STATED EXERCISE 1:
From the listing below, select every line containing the string "EDGE", matching case exactly, and copy each of those lines.

SUPPLIED PASSAGE:
# HID's melting my reflector!!!



## thaiteboi (Feb 26, 2003)

I am currently using a HID-Plus conversion kit from SPW Industries.
the kit comes with Hella ballast & what are supposed to be phillips d2r bulbs or d2s, depending on the application...
the light housing on my 03' vw gti is not completely melting, but the reflective coating has a "frosted/burn mark" above the bulb & underneath the coating has burned away...
would uypgrading to e-codes or aftermarket light housings better deal with the heat???
all help is appreciated, thanks in advance


----------



## VReihenmotor6 (Dec 12, 2001)

*Re: HID's melting my reflector!!! (thaiteboi)*

hmmm, I thought that hid bulbs didn't put out as much heat
I've held a powerd up hella dual round projector in my hand
and a powered bi xenon projector
the hella dual round unit was noticably hotter
this may or may not be the cause, but I've noticed thet the plastic used for some of these new housing like the mk4 looksand such is a black plastic
now, if that plastic is exposed to the light from the bulb, it will head up and deform
I've seen it happen with a set of mk4 looks where the guy drilled his own city lights in the high beam reflector
this may offer you some answer
but, it sounds like the whole housing isn't shot
so, get another set of stock lights cheap
then mod the "damaged" ones to accept projectorsand enjoy increased output http://****************.com/smile/emthup.gif


----------



## Cullen (Apr 5, 1999)

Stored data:

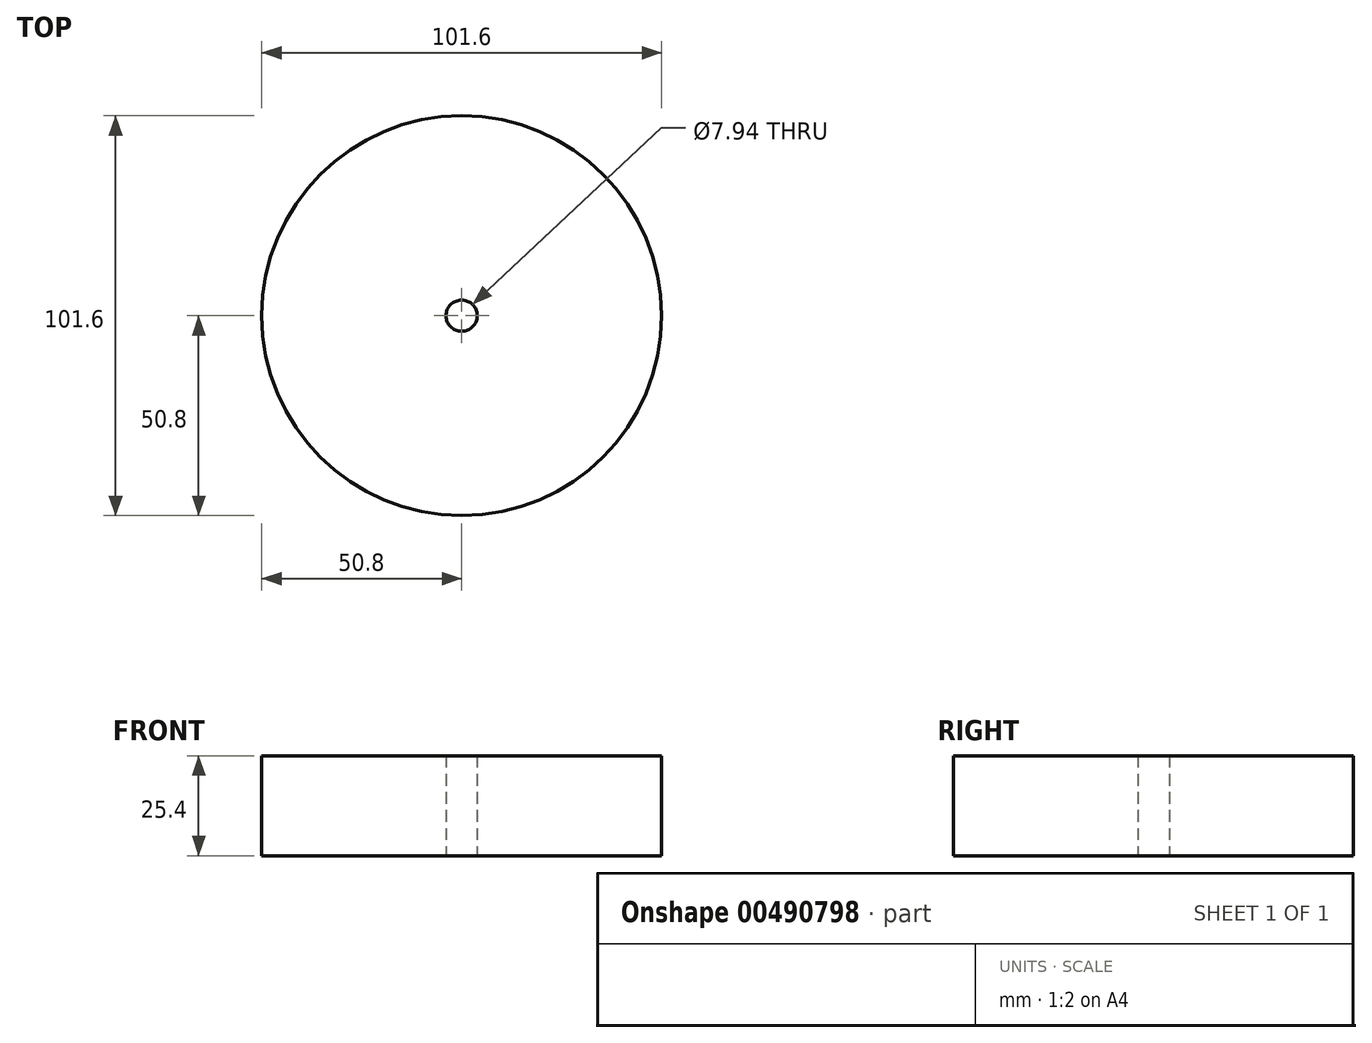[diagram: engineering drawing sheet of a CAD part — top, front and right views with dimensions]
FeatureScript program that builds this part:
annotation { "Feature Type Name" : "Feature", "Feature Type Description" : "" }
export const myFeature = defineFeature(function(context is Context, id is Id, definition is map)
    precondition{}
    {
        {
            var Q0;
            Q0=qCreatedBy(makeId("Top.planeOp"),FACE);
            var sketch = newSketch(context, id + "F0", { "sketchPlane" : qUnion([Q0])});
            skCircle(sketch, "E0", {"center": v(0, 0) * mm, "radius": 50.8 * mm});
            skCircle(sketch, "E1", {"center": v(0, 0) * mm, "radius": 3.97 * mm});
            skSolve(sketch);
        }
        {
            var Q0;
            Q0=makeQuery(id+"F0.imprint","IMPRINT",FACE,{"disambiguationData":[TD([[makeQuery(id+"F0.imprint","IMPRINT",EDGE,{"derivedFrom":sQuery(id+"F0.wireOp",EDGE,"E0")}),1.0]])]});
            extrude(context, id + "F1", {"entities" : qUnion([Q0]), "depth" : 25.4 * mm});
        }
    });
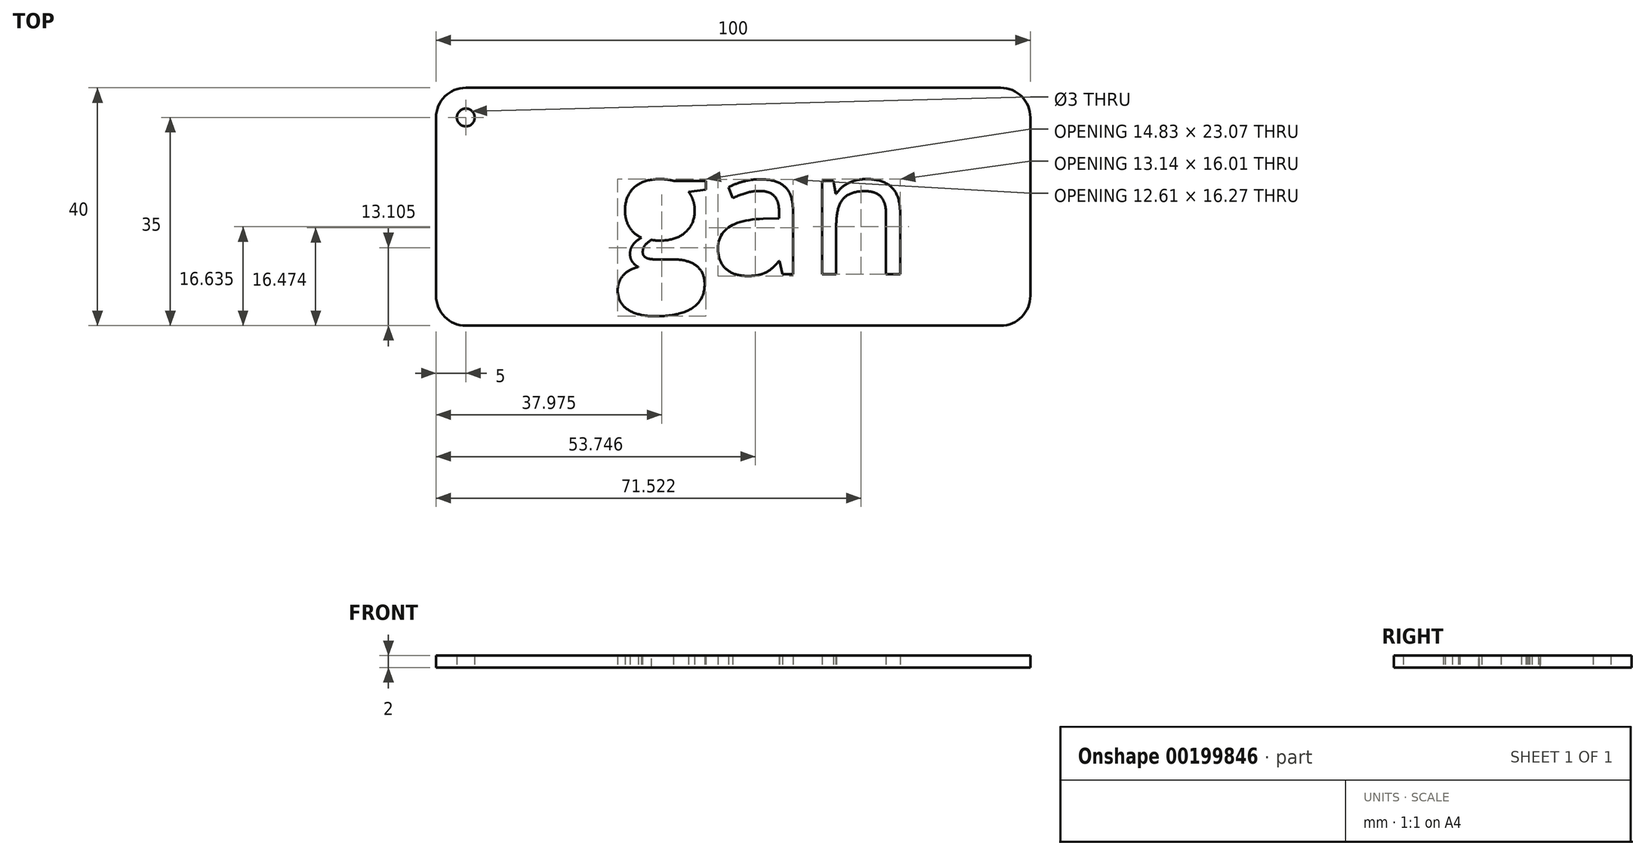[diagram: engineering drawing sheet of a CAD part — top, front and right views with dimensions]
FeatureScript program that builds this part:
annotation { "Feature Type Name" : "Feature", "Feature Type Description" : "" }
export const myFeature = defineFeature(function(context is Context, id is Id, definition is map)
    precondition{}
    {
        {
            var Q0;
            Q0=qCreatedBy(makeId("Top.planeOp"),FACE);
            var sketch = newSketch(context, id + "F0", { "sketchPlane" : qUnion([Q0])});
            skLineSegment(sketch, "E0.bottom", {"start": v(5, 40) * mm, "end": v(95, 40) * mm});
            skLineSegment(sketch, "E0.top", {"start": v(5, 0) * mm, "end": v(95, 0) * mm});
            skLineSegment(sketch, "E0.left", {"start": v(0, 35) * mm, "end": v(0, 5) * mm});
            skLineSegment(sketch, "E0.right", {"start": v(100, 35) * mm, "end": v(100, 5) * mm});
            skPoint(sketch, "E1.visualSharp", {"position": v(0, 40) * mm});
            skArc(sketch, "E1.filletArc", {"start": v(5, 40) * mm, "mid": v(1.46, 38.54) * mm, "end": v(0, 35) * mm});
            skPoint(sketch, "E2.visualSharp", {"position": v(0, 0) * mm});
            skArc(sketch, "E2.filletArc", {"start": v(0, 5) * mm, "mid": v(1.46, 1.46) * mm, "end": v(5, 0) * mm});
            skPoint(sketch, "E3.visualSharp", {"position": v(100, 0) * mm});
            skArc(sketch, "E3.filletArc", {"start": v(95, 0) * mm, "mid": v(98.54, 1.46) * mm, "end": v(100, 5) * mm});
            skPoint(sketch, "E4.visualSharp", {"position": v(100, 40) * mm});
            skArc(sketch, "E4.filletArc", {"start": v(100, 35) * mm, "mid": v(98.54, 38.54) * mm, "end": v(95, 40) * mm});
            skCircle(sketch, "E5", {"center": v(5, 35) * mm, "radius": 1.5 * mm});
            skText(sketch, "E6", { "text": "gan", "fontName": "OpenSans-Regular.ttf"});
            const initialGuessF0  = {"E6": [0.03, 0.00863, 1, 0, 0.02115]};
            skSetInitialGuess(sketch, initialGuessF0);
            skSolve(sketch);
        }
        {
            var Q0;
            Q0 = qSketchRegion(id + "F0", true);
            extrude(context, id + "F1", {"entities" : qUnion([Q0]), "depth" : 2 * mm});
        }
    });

--

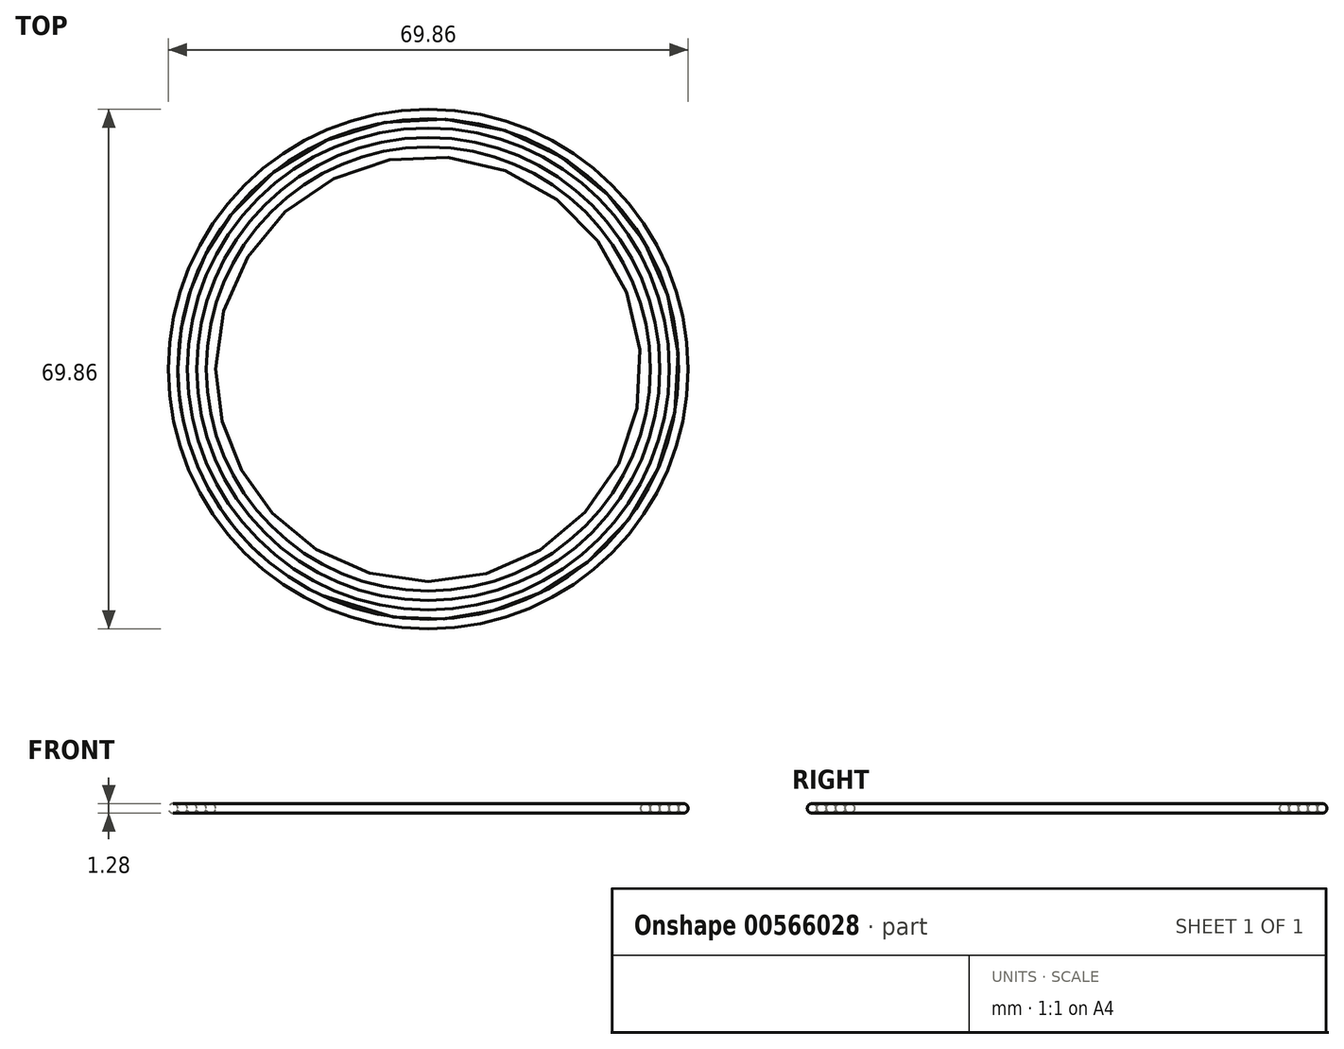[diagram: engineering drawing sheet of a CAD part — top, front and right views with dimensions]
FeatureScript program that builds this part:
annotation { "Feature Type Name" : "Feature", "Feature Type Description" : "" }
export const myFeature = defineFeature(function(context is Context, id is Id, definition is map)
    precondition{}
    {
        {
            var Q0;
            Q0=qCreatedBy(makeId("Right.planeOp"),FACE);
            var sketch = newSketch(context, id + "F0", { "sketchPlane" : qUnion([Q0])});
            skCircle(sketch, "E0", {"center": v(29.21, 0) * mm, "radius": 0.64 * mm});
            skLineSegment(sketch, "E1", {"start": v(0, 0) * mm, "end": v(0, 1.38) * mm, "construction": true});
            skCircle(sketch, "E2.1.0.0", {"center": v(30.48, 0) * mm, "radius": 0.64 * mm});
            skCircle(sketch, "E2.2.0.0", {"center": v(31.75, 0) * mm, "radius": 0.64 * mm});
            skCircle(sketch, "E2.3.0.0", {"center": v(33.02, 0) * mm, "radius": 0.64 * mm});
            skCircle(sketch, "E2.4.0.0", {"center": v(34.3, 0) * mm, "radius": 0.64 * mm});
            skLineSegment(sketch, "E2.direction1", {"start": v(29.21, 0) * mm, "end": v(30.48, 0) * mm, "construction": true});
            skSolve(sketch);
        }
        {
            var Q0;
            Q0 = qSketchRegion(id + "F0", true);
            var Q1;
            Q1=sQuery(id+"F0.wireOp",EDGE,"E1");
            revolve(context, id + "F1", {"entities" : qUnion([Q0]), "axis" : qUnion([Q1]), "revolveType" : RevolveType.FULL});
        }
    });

STATED EXERCISE 2:
According to the forum thread above, which conversion kit is thaiteboi using?

FINAL RESULT 1:
            Q0=makeQuery(id+"F0.imprint","IMPRINT",FACE,{"disambiguationData":[TD([[makeQuery(id+"F0.imprint","IMPRINT",EDGE,{"derivedFrom":sQuery(id+"F0.wireOp",EDGE,"E0")}),1.0]])]});
            Q1=sQuery(id+"F0.wireOp",EDGE,"E1");

FINAL RESULT 2:
A HID-Plus conversion kit from SPW Industries.